-------- INFORMATION SUPPLIED --------
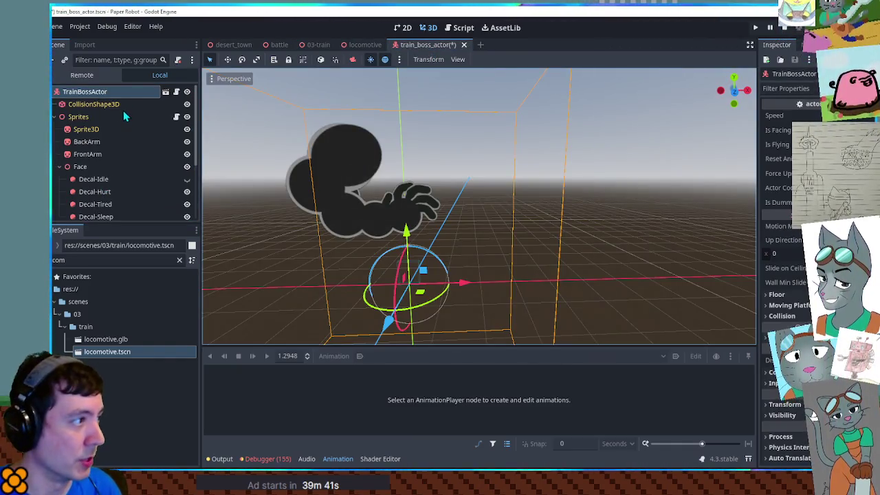
# Orbit slightly around the boss and run the Paper Robot project in debug mode
pyautogui.scroll(-4, 99, 138)
pyautogui.scroll(-5, 246, 188)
--------
__ACTION ITEM__:
Would you show every line in the data above that contains the string "pyautogui"?

__RESULT__:
pyautogui.scroll(-4, 99, 138)
pyautogui.scroll(-5, 246, 188)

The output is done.